JOACHIM EICHNER is chief engineer at Praxis International, a leader in control technology
for the coffee roasting and emissions control industry. Since the age of 17,
he has been developing and perfecting roast control technology.
He can be reached at joachim@roasting.biz.

PROFILING DEFINITIONS

Profile Roasting Control System A roasting control system utilizing electronic process control hardware to manipulate the burner, airflow and/or drum rotation speed. There are variations in the types of process logic that can be used to perform these functions: Set point (on/off), ramp and soak (stage/linear) or non-linear (utilizes higher level math functions). All systems can use either an environment probe or a bean probe to control processes.

Set Point (on/off) Process Systems Set point control systems work with simple on/off logic, similar to the way a thermostat works. If the control temperature is below the temperature value set on the control system, the control system will turn the burner on. When the actual temperature reaches the set temperature value, the control system will turn the burner off.

Stage (ramp and soak/linear) Process Systems This type of system will follow a predefined path or program. The path or program can/will comprise of various sections (stages) that either increase in temperature value for a defined time or hold a temperature value over a defined time, hence the stage or ramp and soak designation. The ramp section is defined by increasing/decreasing the temperature value over a given time, the logic then breaks up the temperature into time increments which would look like a straight line between the two temperatures over the defined time, creating a linear line. The more steps, the finer the control over the roast process.

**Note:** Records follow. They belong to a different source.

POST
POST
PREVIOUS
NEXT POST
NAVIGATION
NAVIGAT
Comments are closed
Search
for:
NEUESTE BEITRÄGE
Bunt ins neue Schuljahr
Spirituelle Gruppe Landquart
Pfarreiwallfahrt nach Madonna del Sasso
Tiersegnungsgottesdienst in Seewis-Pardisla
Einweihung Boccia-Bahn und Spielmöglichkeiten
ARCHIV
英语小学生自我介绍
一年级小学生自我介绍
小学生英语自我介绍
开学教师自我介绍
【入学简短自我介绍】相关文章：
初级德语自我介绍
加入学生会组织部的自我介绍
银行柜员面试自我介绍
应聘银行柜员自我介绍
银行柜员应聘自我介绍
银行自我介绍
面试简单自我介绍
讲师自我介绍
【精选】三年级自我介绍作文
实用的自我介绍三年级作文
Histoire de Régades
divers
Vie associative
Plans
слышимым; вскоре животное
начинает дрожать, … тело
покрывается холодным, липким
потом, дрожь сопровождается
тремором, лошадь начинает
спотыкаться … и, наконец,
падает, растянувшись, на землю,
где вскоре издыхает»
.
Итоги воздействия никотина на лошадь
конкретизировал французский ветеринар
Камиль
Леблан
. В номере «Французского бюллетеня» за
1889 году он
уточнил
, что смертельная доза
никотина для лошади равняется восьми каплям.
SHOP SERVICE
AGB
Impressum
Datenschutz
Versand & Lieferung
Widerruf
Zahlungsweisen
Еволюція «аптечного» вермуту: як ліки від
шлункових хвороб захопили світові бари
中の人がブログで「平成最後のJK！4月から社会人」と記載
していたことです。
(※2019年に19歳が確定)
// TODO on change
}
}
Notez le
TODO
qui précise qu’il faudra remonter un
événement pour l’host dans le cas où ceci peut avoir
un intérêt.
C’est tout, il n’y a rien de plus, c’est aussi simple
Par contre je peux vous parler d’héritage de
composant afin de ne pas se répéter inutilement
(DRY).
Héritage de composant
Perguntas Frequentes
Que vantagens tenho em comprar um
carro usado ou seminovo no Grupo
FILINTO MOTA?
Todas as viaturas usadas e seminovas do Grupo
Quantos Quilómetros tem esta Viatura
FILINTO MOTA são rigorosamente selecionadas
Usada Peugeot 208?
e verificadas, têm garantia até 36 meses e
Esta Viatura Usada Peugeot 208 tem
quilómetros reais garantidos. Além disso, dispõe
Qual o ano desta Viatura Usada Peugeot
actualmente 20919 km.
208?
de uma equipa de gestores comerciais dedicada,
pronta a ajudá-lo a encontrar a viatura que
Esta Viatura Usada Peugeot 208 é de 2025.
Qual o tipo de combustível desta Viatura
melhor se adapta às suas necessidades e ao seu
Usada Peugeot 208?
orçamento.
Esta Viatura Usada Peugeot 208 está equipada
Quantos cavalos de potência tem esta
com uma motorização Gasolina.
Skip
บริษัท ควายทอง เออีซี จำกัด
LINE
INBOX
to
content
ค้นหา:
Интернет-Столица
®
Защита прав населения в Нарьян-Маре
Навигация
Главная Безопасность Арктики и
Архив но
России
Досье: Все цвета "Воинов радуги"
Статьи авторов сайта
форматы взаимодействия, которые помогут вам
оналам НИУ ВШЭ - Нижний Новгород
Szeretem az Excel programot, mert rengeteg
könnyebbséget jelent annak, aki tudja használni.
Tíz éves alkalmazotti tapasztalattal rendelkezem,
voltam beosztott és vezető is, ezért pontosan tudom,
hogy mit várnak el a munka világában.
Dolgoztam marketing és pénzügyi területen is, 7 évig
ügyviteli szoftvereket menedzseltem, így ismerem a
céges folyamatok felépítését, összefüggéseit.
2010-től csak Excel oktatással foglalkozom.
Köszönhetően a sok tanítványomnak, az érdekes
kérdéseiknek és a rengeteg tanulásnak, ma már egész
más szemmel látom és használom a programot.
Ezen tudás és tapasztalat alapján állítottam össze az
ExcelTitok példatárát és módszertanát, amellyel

Profile Roasting Control Systems (non-linear process systems) In most cases all non-linear control systems are proprietary systems. The math function used to define the path can vary from system to system depending on the manufacturer but is generally more sophisticated than linear processors. The system may use various input information in determining profile path. There are many different designs of these types of systems. These systems are more complex than stage/ramp and soak systems.

Profile An analysis of the temperature path of coffee during the roast process, usually takes the form of a time and temperature graph.

Profiling The act of profile roasting and/or the act of making a hard copy profile of a roast temperature path, usually in a graphical form.

Profile Roasting (v) Taking some kind of measurable and repeatable action during the roast process to affect a change in the taste of the coffee by changing the roast profile.

Profile Roasting (n) The science of controlling the rate of heat transfer into the coffee during the roasting process, with the goal of optimizing flavor. Repeatability must also be a goal.

Data Logging The act of compiling time and temperature roast data in order to assist an operator in profile roasting. May be manual or automated.

Automation The automatic operation or control of any equipment, process or system.